Increasing girls’ enrolment at the secondary school level


In a number of socio-economically and culturally disadvantaged regions, the schooling ratio of girls was well below the national average. Drop-out rates were high due to cultural obstacles, parents’ inability to afford to send their children to school, parents’ lack of appreciation for the importance of girls’ education, and the lack of cooperation among different stakeholders. The absence of an efficient monitoring system made it difficult to accurately assess girls’ schooling rates and to develop appropriate policies. Another challenge was to provide more relevant vocational education and training (VET) so as to make it a more attractive alternative to secondary education.

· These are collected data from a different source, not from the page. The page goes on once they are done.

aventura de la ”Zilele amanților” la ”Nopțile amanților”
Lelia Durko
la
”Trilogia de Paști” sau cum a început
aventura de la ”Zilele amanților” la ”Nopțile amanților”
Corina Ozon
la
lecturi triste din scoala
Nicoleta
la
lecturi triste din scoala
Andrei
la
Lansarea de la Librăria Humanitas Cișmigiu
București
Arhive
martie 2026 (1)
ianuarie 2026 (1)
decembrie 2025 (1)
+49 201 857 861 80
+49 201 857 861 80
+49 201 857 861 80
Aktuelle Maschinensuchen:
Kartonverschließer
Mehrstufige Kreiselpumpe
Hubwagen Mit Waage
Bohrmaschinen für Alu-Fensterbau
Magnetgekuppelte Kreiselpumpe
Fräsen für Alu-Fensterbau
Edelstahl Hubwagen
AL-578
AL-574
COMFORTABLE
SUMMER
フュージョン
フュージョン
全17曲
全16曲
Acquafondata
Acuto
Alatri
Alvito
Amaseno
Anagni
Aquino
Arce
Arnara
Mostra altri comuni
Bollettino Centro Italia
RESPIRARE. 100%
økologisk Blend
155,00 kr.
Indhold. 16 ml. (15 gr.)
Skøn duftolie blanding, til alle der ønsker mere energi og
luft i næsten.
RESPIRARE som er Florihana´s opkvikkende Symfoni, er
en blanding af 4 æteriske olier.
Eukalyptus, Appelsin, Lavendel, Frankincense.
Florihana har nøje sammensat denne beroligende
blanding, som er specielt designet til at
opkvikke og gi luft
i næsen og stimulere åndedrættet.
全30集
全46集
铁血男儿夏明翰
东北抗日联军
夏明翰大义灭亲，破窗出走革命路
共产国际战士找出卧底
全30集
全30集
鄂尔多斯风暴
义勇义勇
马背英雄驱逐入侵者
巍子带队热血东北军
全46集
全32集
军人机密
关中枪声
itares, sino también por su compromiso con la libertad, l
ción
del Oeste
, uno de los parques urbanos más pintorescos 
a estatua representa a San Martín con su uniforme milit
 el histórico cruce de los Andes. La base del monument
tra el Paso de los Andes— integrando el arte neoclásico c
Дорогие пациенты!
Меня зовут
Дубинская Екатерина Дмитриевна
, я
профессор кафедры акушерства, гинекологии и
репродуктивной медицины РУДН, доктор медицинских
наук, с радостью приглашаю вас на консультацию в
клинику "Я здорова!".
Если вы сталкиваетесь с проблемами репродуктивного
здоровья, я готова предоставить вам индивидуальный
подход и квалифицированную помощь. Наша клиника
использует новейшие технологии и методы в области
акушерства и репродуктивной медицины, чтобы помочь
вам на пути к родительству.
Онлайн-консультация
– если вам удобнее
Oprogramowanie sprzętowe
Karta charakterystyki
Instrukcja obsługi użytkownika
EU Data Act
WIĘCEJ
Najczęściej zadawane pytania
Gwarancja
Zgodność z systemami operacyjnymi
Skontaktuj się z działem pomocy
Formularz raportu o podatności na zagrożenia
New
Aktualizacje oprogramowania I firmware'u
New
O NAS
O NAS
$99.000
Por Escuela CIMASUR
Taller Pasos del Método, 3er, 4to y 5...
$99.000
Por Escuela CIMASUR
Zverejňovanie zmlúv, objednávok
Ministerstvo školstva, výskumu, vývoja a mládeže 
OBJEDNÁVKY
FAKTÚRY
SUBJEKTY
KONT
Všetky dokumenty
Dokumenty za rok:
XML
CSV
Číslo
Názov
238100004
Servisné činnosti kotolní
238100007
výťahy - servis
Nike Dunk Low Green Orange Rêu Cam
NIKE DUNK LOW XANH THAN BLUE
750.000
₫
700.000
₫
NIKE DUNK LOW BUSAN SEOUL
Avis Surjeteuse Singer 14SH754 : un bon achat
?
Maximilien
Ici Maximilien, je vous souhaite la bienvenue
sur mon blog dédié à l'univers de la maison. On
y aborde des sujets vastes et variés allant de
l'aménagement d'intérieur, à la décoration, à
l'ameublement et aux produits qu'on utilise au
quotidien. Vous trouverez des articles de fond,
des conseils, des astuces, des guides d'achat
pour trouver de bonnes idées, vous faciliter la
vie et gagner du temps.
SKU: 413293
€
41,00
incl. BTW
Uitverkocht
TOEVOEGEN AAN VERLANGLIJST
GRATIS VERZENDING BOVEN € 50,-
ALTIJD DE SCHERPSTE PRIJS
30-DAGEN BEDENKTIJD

The project’s aims and core activities

The objective of this project was increase enrolment rates, particularly for girls in secondary education and the VET sector, to reduce drop-out rates, to increase the vocational skills and competences of the labour force, and to increase awareness among parents of the importance of girls’ education.

A first step in implementing the project, which was piloted in 12 provinces, was to carry out a study identifying the reasons why girls are at risk of dropping out of primary or secondary schools. On the basis of the study’s findings, a monitoring system was designed to increase enrolment rates in secondary education.

Local labour market needs were also analysed in order to improve VET programmes, especially those aimed at girls. In addition, guidance teachers were given in-service training to increase their awareness of the VET sector.

In order to encourage girls who had already dropped out of school, catch-up courses were provided to encourage them to continue their education. Special modules were also developed to compensate the education of academically under-achieving students.

Joint activities, workshops, grant schemes, and awareness-raising campaigns – involving public institutions, social partners, municipalities, universities, NGOs, and parents – were also conducted to boost schooling rates.